Please funnel the bug reports and suggestions through our community dev liason – Jason R @jagerman..

Happy GRAFTing!

GRAFT “Anti-ASIC” Major Network Update 1.5 on October 31, 2018

Last Updated: October 25, 2018

GRAFT developers just released a new version of GRAFT software for the upcoming major network update that will introduce a new variation of the PoW hash algorithm which prevents ASIC mining. Network hashrate is important, but it is not the only factor in blockchain security. The way this hash power is distributed between the miners is also important. ASICs break the balance and facilitate centralization (concentration of hash power) which can be dangerous for the network.

The major network update will apply a new variation of CryptoNight hash algorithm (CryptoNight V8 / CN variant 2) which is currently ASIC-resistant. The source code of the new version 1.5.1 can be downloaded from master. The Linux (both Ubuntu 16.04 and 18.04) and Windows binaries are available for download from github.
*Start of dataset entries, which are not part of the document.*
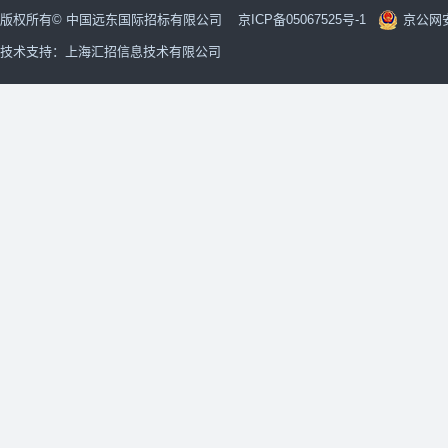
版权所有© 中国远东国际招标有限公司 京ICP备05067525号-1
京公网安备
技术支持：上海汇招信息技术有限公司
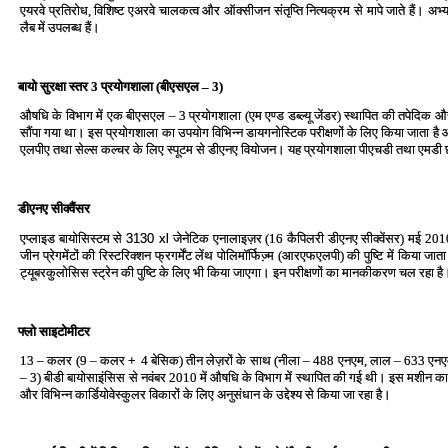
एयरवे प्रतिरोध, विशिष्‍ट एअरवे चालकत्‍व और ऑक्‍सीजन संतृप्ति नित्‍यक्रम से मापे जाते हैं। अभ्‍
लैब में उपलब्‍ध हैं।
बायो सुरक्षा स्‍तर 3 प्रयोगशाला (बीएसएल – 3)
औषधि के विभाग में एक बीएसएल – 3 प्रयोगशाला (एम एण्‍ड डब्‍ल्‍यू जेंडर) स्‍थापित की तपेदिक 
सौंपा गया था। इस प्रयोगशाला का उपयोग विभिन्‍न डायगनोस्टिक परीक्षणों के लिए किया जाता है और
एलपीए तथा सेल्‍स कल्‍चर के लिए स्‍पूटम से डीएनए वियोजन। यह प्रयोगशाला पीएचडी तथा एमडी छात्
डीएनए सीक्‍वैंसर
एप्‍लाइड बायोसिस्‍टम से
3130 xl
जेनेटिक एनालाइज़र (16 कैपिलरी डीएनए सीक्‍वेंसर) मई 2010
जीन प्रेगमेंटों की रिस्‍टरिक्‍शन फ्रगर्मेंट लेंथ पोलिमॉर्फिज्‍़म (आरएफएलपी) की पुष्टि में किय
ट्यूबरकुलोसिस स्‍ट्रेन की पुष्टि के लिए भी किया जाएगा। इन परीक्षणों का मानकीकरण चल रहा है
फ्लो साइटोमीटर
13 – कलर (9 – कलर
+
4 बेसिक) तीन लेज़रों के साथ (नीला – 488 एनएम, लाल – 633 ए
– 3) बीडी बायोसाइंसिस से नवंबर 2010 में औषधि के विभाग में स्‍थापित की गई थी। इस मशीन का उ
और विभिन्‍न कार्डियोवेस्‍कुलर विकारों के लिए अनुसंधान के उद्देश्‍य से किया जा रहा है।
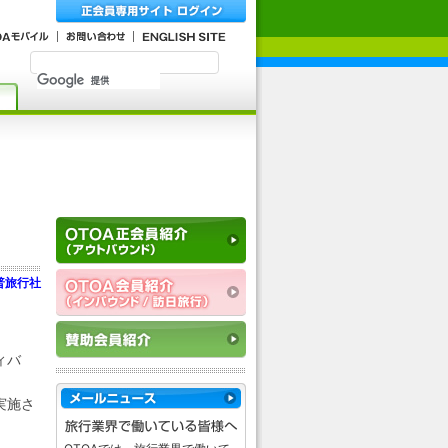
普旅行社
ィバ
実施さ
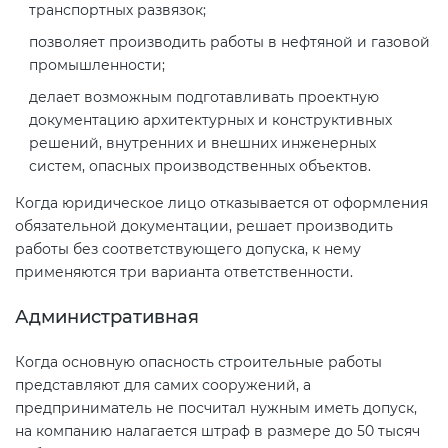
транспортных развязок;
позволяет производить работы в нефтяной и газовой
промышленности;
делает возможным подготавливать проектную
документацию архитектурных и конструктивных
решений, внутренних и внешних инженерных
систем, опасных производственных объектов.
Когда юридическое лицо отказывается от оформления
обязательной документации, решает производить
работы без соответствующего допуска, к нему
применяются три варианта ответственности.
Административная
Когда основную опасность строительные работы
представляют для самих сооружений, а
предприниматель не посчитал нужным иметь допуск,
на компанию налагается штраф в размере до 50 тысяч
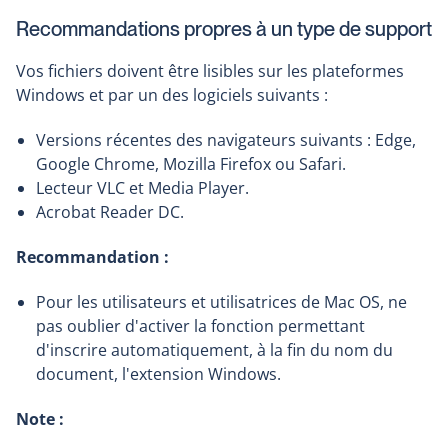
Recommandations propres à un type de support
Vos fichiers doivent être lisibles sur les plateformes
Windows et par un des logiciels suivants :
Versions récentes des navigateurs suivants : Edge,
Google Chrome, Mozilla Firefox ou Safari.
Lecteur VLC et Media Player.
Acrobat Reader DC.
Recommandation :
Pour les utilisateurs et utilisatrices de Mac OS, ne
pas oublier d'activer la fonction permettant
d'inscrire automatiquement, à la fin du nom du
document, l'extension Windows.
Note :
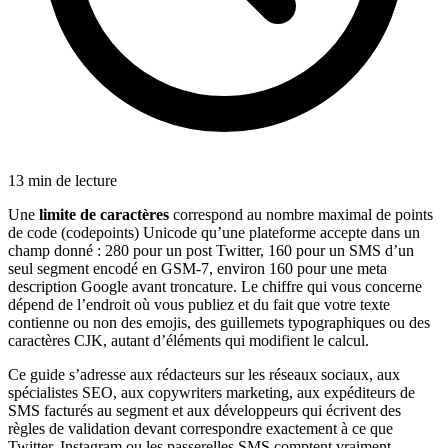
13 min de lecture
Une
limite de caractères
correspond au nombre maximal de points
de code (codepoints) Unicode qu’une plateforme accepte dans un
champ donné : 280 pour un post Twitter, 160 pour un SMS d’un
seul segment encodé en GSM-7, environ 160 pour une meta
description Google avant troncature. Le chiffre qui vous concerne
dépend de l’endroit où vous publiez et du fait que votre texte
contienne ou non des emojis, des guillemets typographiques ou des
caractères CJK, autant d’éléments qui modifient le calcul.
Ce guide s’adresse aux rédacteurs sur les réseaux sociaux, aux
spécialistes SEO, aux copywriters marketing, aux expéditeurs de
SMS facturés au segment et aux développeurs qui écrivent des
règles de validation devant correspondre exactement à ce que
Twitter, Instagram ou les passerelles SMS comptent vraiment.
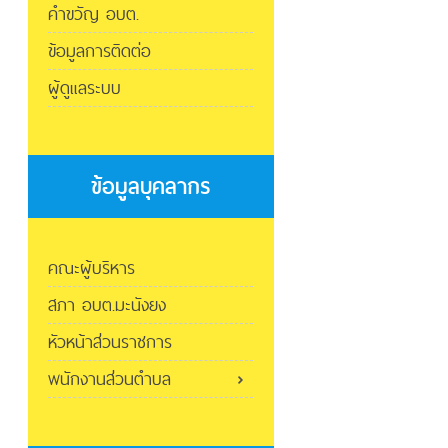
คำขวัญ อบต.
ข้อมูลการติดต่อ
ผู้ดูแลระบบ
ข้อมูลบุคลากร
คณะผู้บริหาร
สภา อบต.มะนังยง
หัวหน้าส่วนราชการ
พนักงานส่วนตำบล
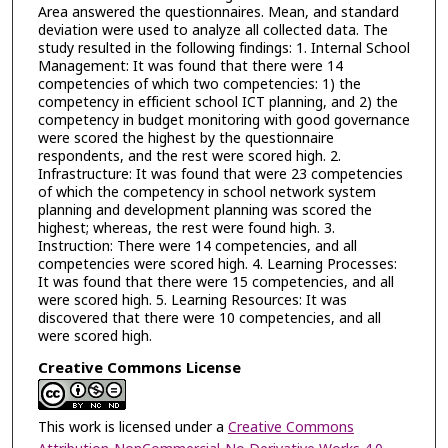
Area answered the questionnaires. Mean, and standard
deviation were used to analyze all collected data. The
study resulted in the following findings: 1. Internal School
Management: It was found that there were 14
competencies of which two competencies: 1) the
competency in efficient school ICT planning, and 2) the
competency in budget monitoring with good governance
were scored the highest by the questionnaire
respondents, and the rest were scored high. 2.
Infrastructure: It was found that were 23 competencies
of which the competency in school network system
planning and development planning was scored the
highest; whereas, the rest were found high. 3.
Instruction: There were 14 competencies, and all
competencies were scored high. 4. Learning Processes:
It was found that there were 15 competencies, and all
were scored high. 5. Learning Resources: It was
discovered that there were 10 competencies, and all
were scored high.
Creative Commons License
This work is licensed under a
Creative Commons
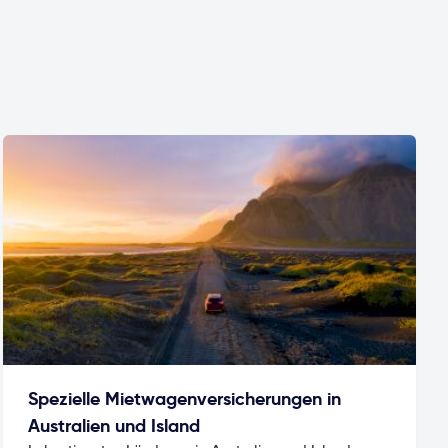
Spezielle Mietwagenversicherungen in
Australien und Island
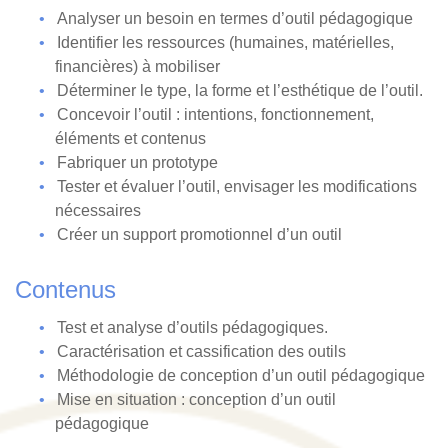
Analyser un besoin en termes d’outil pédagogique
Identifier les ressources (humaines, matérielles,
financières) à mobiliser
Déterminer le type, la forme et l’esthétique de l’outil.
Concevoir l’outil : intentions, fonctionnement,
éléments et contenus
Fabriquer un prototype
Tester et évaluer l’outil, envisager les modifications
nécessaires
Créer un support promotionnel d’un outil
Contenus
Test et analyse d’outils pédagogiques.
Caractérisation et cassification des outils
Méthodologie de conception d’un outil pédagogique
Mise en situation : conception d’un outil
pédagogique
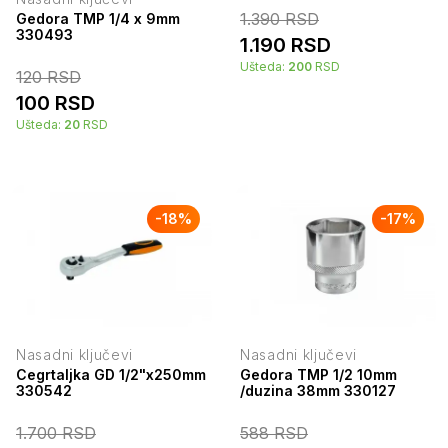
1.390
RSD
Gedora TMP 1/4 x 9mm
330493
1.190
RSD
Ušteda:
200
RSD
120
RSD
100
RSD
Ušteda:
20
RSD
-
18
%
-
17
%
Nasadni ključevi
Nasadni ključevi
Cegrtaljka GD 1/2"x250mm
Gedora TMP 1/2 10mm
330542
/duzina 38mm 330127
1.700
RSD
588
RSD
The major network update (aka hard fork) in GRAFT mainnet is scheduled for Wednesday, October 31st at block 207,700 (block 194,130 in GRAFT testnet tomorrow, October 24, 2018).

The major network update means that if you are running the GRAFT network node (graftnoded) you must upgrade to the latest software before October 31st. If you do not upgrade your node before October 31st, it will be disconnected from the mainnet. Note that users of GRAFT mobile and desktop wallets are not affected by the hard fork and should not do anything – as long as they are still connected to the default proxy supernodes (if you are connected to your own supernode, do not forget to upgrade the underlying network node).